Mary Wollstonecraft likens the situation of soldiers under a tyrant king to women under a tyrant husband - both want blind obedience from their subjects (1792):
Standing armies can never consist of resolute, robust men; they may be well disciplined machines, but they will seldom contain men under the influence of strong passions, or with very vigorous faculties. And as for any depth of understanding, I will venture to affirm, that it is as rarely to be found in the army as amongst women; and the cause, I maintain, is the same. It may be further observed, that officers are also particularly attentive to their persons, fond of dancing, crowded rooms, adventures, and ridicule. Like the fair sex, the business of their lives is gallantry. – They were taught to please, and they only live to please.

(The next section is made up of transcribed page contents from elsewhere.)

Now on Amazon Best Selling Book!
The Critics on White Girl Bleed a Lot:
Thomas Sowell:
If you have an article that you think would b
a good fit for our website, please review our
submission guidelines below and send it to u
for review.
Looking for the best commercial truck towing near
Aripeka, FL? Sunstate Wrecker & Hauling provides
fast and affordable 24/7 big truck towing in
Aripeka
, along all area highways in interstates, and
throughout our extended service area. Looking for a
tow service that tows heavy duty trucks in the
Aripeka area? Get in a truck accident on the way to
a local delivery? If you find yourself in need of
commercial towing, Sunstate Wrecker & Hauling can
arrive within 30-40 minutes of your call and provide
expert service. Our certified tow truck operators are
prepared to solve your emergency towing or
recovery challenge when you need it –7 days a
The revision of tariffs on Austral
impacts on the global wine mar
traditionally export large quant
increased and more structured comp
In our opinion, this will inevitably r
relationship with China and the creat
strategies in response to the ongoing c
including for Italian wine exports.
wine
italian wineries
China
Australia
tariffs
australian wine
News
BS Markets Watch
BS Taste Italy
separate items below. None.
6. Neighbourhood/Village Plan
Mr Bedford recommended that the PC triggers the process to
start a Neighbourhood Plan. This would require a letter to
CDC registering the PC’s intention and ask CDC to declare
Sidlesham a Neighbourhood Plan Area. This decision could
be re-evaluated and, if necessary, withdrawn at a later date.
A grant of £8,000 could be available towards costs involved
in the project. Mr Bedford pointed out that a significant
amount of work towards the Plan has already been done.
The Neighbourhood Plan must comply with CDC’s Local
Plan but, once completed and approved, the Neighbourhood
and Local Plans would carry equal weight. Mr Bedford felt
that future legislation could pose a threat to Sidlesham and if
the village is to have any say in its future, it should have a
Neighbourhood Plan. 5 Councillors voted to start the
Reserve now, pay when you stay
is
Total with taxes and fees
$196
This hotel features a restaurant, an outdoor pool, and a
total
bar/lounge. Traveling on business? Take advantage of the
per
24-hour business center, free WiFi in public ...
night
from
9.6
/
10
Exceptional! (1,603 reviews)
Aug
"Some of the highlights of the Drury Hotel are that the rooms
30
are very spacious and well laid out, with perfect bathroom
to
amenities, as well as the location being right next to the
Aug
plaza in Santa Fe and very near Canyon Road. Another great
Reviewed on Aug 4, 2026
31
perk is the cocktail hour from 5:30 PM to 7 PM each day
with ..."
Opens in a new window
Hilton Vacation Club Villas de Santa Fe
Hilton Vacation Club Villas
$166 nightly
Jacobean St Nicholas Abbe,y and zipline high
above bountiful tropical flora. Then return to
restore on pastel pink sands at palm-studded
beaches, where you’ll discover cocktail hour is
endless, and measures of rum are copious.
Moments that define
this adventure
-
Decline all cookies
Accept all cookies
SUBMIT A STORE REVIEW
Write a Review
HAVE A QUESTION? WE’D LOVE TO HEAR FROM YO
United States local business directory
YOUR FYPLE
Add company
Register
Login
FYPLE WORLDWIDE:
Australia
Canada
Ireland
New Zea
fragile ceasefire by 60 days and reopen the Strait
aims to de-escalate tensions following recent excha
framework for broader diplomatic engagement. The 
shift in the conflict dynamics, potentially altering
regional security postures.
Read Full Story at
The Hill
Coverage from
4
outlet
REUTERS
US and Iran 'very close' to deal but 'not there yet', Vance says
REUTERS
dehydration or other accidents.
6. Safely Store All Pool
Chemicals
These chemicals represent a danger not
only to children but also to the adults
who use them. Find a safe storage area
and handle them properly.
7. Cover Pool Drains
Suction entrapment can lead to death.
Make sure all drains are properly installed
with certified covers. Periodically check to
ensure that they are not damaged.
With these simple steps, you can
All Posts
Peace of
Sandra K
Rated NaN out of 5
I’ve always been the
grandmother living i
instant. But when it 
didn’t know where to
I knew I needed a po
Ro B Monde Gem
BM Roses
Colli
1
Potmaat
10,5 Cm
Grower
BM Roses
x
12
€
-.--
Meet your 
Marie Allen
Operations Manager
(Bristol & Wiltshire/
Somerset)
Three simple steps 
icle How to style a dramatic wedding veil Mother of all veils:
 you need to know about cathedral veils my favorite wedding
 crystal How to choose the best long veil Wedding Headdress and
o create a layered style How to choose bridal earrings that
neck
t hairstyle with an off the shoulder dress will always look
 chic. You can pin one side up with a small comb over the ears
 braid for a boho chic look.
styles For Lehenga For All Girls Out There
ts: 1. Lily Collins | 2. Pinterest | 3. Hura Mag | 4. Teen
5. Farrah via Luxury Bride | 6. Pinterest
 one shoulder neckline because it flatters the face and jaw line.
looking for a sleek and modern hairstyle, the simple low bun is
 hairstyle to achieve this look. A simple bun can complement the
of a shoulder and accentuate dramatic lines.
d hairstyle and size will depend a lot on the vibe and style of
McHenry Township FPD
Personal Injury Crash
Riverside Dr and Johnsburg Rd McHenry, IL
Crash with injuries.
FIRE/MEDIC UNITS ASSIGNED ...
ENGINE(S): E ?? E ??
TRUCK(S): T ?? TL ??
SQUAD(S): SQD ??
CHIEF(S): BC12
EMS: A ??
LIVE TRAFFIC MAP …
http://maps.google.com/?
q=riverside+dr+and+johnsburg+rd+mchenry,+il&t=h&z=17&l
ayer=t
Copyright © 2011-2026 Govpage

Yet they do not lose their rank in the distinction of sexes, for they are still reckoned superior to women, though in what their superiority consists, beyond what I have just mentioned, it is difficult to discover.
About this Quotation:
In a startling aside Wollstonecraft breaks off her discussion about the lowly condition of women to compare their situation to that of many man in the army. Like many classical liberals in the 18th century Wollstonecraft was opposed to standing armies, seeing them as the symbol of absolute royal power. A man who serves in a standing army (most likely conscripted) is discouraged from thinking independently, he is encouraged to admire and emulate gallantry, and to “blindly submit to authority.” Wollstonecraft argues that the same could be said about women who are kept in a position of “rank and file” by their fathers and husbands. And just like the liberal revolutionaries she saw around her who were trying to free men from this “blind obedience to authority” she was encouraging women an to do likewise. She concludes by saying “blind obedience is ever sought for by power, tyrants and sensualists are in the right when they endeavour to keep women in the dark, because the former only want slaves, and the latter a play-thing.”